What have I learned from my practicum experience and by being in the school?

      I have learned that classroom and time management are major issues that require a good deal of focus from teachers. Kids will misbehave in class and will need to be made to stay on focus, this I know, and this I know will be two challenges for me. I’m not a yeller or one who wants to have to issue commands to my students. I will if I need to. For this spring I will not be teaching my students, but someone else’s students. My mentor instructor and I have vastly different personalities and will have vastly different learning environments.

      Time management is a particular problem of mine. I think that I have all the time in the world all the time (like how this paper is over the two-page limit) and I don’t. So this I must work on.

      I have learned to stay out of lunch rooms and away from other teachers (This couldn’t be more wrong. Other teachers are the only friends and allies teachers have. Students, some of the time at least, parents, administrators are the enemies.
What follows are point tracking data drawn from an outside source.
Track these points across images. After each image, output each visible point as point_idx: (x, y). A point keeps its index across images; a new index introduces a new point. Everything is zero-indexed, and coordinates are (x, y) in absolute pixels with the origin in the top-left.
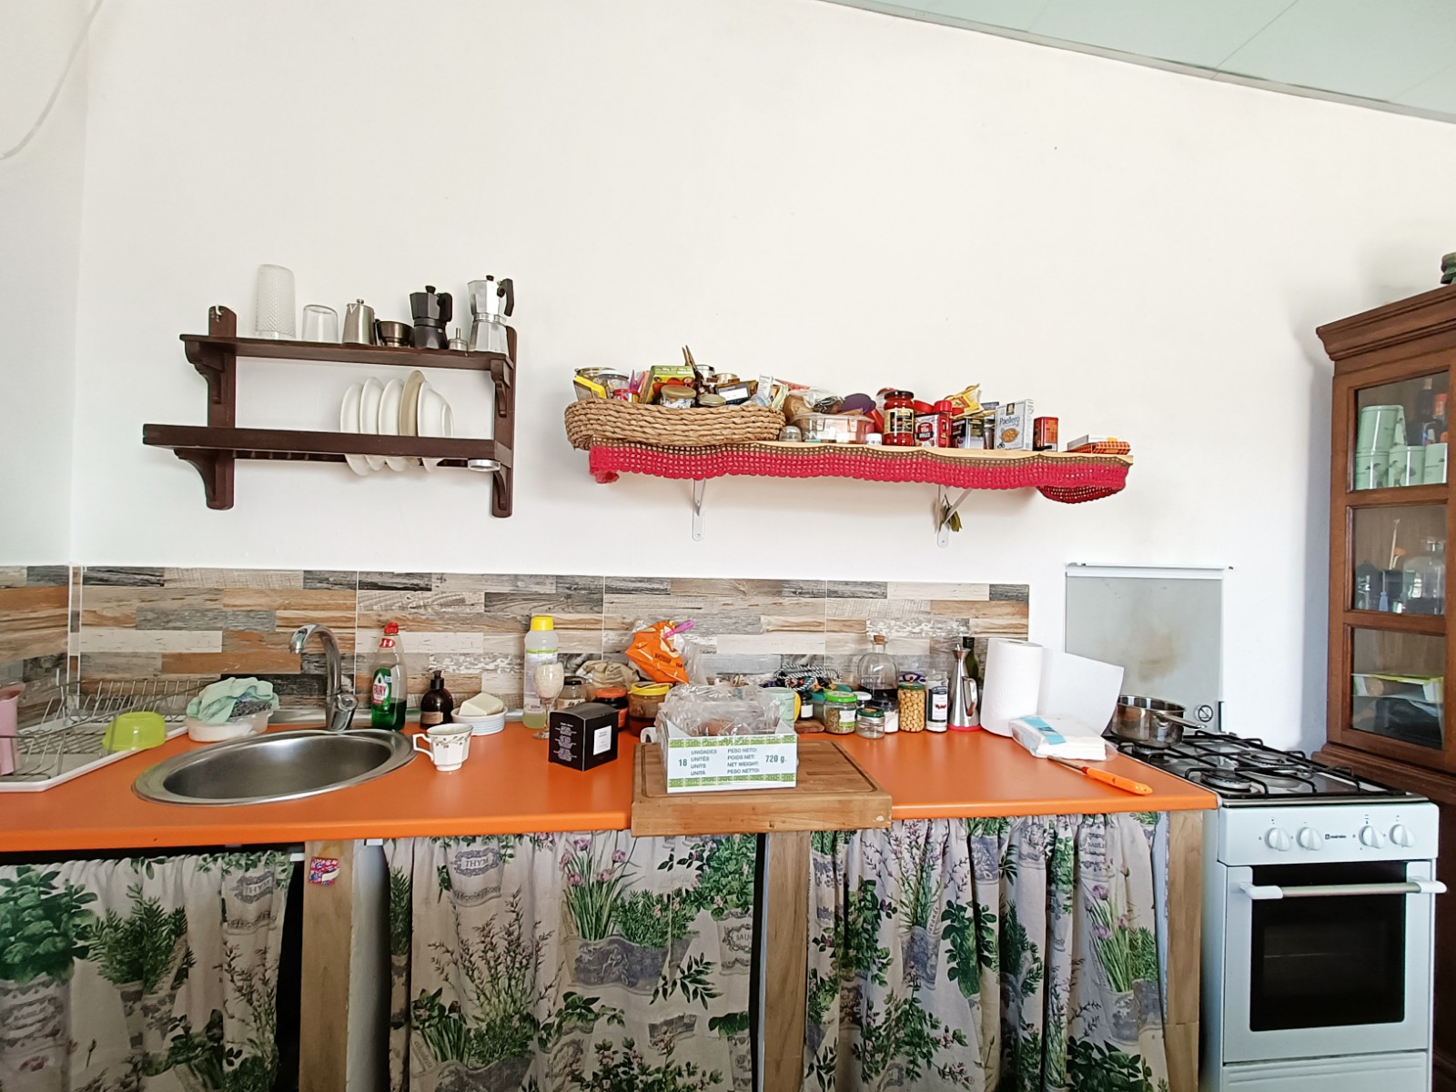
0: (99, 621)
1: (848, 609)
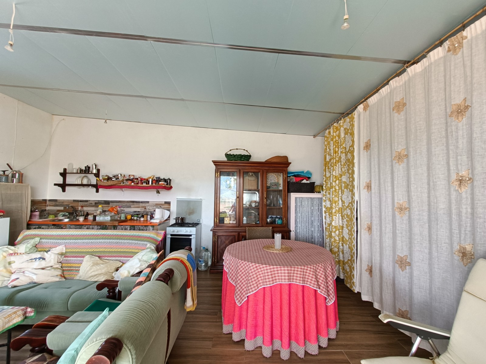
0: (50, 206)
1: (144, 205)
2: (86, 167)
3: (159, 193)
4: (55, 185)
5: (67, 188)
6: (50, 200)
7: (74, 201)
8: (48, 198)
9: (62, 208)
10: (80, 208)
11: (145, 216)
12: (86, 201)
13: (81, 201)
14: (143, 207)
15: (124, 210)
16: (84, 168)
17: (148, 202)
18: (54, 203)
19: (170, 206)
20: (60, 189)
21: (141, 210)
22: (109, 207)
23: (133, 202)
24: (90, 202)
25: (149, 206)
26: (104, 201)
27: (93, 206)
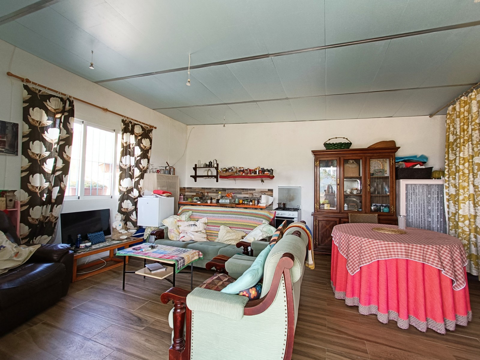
0: (188, 192)
1: (251, 192)
2: (209, 162)
3: (263, 182)
4: (191, 176)
5: (198, 179)
6: (188, 188)
7: (202, 188)
8: (186, 186)
9: (195, 194)
10: (206, 194)
11: (253, 201)
12: (210, 189)
13: (207, 189)
14: (251, 194)
15: (236, 196)
16: (208, 164)
17: (254, 190)
18: (189, 190)
19: (273, 193)
20: (193, 179)
21: (249, 196)
22: (225, 193)
23: (243, 189)
24: (213, 189)
25: (255, 193)
26: (222, 188)
27: (214, 193)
Good principals and Deans of Students have been a great aid to me as a sub. Teachers need their full support to be effective.). I have learned that I don’t want contractual and administrative issues to consume any amount of my time. I have learned that I don’t want to be one of those teachers that is concerned about how many days I am permitted to call-off is written into my contract. I don’t want to be one of those teachers who takes-off even more time than teachers already have.

      What I haven’t learned is how much schoolwork I should be taking home with me (My years subbing as taught me that most teachers take home little to no work. Other jobs, family commitments, extra duties at school take up most of their time. Emailing and texting with students and parents during after school hours takes up time as well. And teachers have grading days built into their contracts so they can take a day off to grade instead of doing it at home). My mentor instructor does no work at home at all. He does all planning and paper grading during free periods. I have learned that I don’t want to be (I have since learned the opposite) one of those teachers that plans his lessons so that they can be used over and over again for several years thereby cutting down on the amount of teaching I need to do.

      I have not learned whether my practicum experience has lessened or increased my desire to be a teacher. It has done a little of both – being around the students has validated my reasons for becoming a teacher, everything else has invalidated it.

What most excites me and what most plagues me about my coming student teaching experience?

      I am most excited that I will be able to create lessons and units that will engage and excite my students. I think they are bored and are getting very little out of what they are doing.

      I am most anxious about the responsibility of being the one person students will look to for guidance and for their education. I do not want to do a bad job.

      This is the shortest section and my answer to the query isn’t what I want it to be, but I am well over the page limit and need to cut something from somewhere.